# EXERCISE
The word "sinica" occurs in some of the lines below; copy each of those lines.
*** Opening of MATERIALS PROVIDED ***
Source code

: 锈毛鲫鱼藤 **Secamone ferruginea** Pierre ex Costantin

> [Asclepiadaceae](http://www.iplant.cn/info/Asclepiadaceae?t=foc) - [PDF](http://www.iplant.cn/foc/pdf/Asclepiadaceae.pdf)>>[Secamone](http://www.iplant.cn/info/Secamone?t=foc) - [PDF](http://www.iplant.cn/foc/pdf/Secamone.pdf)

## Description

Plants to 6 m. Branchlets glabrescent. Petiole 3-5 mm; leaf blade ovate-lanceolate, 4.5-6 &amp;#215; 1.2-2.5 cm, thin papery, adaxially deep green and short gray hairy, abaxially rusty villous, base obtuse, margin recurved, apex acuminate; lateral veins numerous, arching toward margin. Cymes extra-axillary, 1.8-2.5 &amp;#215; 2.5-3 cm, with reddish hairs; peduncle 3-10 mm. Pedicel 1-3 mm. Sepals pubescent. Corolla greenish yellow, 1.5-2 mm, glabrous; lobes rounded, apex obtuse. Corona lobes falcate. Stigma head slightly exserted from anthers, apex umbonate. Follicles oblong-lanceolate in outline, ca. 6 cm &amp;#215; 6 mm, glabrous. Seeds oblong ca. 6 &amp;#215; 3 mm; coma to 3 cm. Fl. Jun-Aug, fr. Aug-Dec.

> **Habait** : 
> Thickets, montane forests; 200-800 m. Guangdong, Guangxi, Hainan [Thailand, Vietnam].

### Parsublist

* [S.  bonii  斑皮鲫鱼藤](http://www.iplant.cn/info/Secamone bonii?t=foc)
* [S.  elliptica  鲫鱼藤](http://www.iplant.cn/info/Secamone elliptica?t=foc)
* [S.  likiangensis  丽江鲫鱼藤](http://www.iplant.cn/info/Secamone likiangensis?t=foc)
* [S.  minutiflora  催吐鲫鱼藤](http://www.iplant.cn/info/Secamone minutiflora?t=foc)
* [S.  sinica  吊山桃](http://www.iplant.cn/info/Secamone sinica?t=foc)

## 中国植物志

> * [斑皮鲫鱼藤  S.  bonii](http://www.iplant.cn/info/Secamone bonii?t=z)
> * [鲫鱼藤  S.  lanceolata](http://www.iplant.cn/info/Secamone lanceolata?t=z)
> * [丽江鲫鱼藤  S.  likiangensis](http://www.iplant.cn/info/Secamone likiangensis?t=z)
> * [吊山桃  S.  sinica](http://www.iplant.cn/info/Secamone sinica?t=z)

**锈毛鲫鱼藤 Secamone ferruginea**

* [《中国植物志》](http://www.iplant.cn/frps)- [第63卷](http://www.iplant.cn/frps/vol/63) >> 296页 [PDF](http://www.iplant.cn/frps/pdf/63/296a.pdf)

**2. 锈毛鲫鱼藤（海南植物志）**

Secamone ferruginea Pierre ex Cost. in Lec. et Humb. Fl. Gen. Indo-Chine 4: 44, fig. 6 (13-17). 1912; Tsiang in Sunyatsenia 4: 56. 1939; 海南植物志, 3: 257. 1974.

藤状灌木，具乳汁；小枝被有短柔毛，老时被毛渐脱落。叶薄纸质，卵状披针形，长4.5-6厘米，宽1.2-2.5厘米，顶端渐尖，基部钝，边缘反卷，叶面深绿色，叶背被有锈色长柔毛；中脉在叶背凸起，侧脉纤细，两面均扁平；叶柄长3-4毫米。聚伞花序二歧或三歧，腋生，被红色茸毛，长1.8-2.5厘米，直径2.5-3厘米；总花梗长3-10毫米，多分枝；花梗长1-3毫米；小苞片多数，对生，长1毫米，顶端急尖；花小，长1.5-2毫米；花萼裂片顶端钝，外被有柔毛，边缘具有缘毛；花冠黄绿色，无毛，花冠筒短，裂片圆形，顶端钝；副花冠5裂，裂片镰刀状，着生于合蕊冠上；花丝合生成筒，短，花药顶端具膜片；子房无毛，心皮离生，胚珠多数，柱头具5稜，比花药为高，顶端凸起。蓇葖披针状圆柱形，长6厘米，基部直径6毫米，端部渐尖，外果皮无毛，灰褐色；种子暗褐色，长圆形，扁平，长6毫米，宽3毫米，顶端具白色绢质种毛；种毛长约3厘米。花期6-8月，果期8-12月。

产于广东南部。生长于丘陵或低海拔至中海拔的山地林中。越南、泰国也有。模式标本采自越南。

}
*** Close of MATERIALS PROVIDED ***
# TASK OUTPUT
* [S.  sinica  吊山桃](http://www.iplant.cn/info/Secamone sinica?t=foc)
> * [吊山桃  S.  sinica](http://www.iplant.cn/info/Secamone sinica?t=z)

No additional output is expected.